Behavioural classification algorithm
We classified the behaviours of captive brown bears using a random forest algorithm. To do so we used raw acceleration data on three axes recorded at a frequency of 8Hz. Raw acceleration data were divided into 3s samples, and for each sample, we calculated summary statistics (dataset "random_forest_algorithm_dataset.csv"). These statistics included measures like mean, standard deviation, minimum, maximum, skewness, kurtosis, correlations between axes, and dominant power spectrum. We then trained the random forest using known behaviour labels, obtained through visual observations of the captive bears. We build multiple decision trees and combined their results (script "random_forest_bear_behaviour.R").

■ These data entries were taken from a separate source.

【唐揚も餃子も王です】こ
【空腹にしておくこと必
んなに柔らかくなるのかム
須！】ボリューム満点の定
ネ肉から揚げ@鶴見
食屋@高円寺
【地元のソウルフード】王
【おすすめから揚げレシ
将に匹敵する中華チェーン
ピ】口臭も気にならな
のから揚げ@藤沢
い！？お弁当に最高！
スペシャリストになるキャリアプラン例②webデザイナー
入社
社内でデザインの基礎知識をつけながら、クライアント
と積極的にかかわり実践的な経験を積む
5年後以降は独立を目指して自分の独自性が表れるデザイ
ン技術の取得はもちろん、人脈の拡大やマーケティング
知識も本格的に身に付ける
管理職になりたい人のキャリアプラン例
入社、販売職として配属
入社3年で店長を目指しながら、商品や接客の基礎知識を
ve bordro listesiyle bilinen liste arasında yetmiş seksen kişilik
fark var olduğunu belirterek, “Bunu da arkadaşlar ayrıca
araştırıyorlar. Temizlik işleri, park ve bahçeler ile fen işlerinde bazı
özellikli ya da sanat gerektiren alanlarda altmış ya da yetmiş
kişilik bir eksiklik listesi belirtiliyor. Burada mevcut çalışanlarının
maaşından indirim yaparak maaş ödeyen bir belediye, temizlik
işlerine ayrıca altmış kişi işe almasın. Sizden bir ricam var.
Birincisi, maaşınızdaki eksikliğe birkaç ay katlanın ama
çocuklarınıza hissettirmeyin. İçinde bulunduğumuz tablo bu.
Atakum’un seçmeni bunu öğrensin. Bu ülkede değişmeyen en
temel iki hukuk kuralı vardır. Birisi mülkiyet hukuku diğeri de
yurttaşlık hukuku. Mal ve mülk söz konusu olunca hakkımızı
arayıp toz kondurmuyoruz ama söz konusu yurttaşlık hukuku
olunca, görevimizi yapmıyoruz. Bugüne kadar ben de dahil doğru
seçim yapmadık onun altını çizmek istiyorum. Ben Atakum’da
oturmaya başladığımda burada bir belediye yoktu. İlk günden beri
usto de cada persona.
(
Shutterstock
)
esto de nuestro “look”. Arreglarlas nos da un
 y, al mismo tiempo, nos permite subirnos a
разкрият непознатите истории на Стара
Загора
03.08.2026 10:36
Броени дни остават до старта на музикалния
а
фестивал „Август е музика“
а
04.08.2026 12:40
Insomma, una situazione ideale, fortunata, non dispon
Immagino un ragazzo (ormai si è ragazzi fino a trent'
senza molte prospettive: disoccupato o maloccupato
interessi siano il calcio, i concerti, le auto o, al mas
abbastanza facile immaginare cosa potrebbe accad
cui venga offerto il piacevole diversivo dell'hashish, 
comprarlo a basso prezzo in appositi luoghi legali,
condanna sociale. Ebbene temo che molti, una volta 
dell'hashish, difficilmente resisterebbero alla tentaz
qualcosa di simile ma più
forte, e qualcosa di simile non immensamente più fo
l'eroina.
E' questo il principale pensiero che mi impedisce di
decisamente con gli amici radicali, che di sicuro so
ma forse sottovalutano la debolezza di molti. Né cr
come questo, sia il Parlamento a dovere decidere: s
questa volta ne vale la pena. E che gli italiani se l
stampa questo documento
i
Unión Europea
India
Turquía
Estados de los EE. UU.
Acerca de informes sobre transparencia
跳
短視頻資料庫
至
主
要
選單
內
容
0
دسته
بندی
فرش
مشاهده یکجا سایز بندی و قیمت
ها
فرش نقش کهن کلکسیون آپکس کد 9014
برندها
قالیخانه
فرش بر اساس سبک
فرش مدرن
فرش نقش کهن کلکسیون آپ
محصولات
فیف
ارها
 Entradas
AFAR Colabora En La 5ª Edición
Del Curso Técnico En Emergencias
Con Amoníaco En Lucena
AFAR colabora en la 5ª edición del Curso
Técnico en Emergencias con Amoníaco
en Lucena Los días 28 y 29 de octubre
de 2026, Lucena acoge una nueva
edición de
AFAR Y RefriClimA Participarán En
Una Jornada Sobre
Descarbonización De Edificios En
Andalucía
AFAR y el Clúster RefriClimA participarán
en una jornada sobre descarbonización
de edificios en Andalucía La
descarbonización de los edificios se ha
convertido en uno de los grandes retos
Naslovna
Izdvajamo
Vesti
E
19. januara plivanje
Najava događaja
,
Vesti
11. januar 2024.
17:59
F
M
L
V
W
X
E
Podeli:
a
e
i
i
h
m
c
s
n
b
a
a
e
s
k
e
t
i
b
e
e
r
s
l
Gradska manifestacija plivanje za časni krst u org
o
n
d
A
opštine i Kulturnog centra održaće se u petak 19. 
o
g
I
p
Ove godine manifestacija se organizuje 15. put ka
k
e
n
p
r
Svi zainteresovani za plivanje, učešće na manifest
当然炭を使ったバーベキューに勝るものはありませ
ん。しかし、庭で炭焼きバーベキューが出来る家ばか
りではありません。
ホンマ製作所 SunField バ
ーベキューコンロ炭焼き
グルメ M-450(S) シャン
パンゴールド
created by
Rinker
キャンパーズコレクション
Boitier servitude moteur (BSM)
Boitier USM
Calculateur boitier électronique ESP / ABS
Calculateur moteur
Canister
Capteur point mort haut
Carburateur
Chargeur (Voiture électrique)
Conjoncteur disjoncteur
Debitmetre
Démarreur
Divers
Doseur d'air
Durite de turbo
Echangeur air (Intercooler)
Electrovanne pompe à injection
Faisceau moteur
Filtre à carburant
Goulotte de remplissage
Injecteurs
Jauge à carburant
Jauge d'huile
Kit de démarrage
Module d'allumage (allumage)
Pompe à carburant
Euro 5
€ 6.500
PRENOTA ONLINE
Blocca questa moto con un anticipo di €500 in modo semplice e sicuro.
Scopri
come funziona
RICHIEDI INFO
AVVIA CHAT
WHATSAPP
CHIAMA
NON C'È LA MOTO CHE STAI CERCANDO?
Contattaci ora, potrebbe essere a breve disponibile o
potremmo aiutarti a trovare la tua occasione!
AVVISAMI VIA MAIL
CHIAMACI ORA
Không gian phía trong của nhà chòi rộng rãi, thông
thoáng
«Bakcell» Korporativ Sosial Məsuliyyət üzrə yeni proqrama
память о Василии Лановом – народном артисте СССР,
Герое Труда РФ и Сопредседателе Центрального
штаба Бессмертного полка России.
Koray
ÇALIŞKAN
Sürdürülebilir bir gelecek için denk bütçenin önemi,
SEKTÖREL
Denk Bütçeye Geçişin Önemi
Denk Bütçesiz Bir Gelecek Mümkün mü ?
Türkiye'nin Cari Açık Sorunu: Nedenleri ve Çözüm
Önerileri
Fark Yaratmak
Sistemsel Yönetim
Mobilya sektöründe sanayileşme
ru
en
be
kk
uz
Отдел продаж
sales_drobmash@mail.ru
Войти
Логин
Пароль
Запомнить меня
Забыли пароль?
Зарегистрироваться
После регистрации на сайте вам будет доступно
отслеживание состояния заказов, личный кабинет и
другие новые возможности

Wild brown bear activity patterns
We then used the trained random forest algorithm to determine the behaviours of wild bears. We used raw acceleration data on three axes recorded at a frequency of 8Hz, divided into 3s samples, for which we calculated the same summary statistics. From this we obtained the dataset "bear_activity_patterns_data.csv" with, for each individual, a behaviour every 3s during the study period. This was used to evaluate patterns in bear activity (script "analyses_bear_activity_patterns.R"). Our main focus was to evaluate how daily activity patterns differ between two distinct periods, i.e. the prehunting and the hunting seasons, and across different demographic groups. We also evaluated how the daily distance travelled by bears (obtained by adding linear distances between GPS locations) varied between periods (dataset "bear_daily_distances.csv").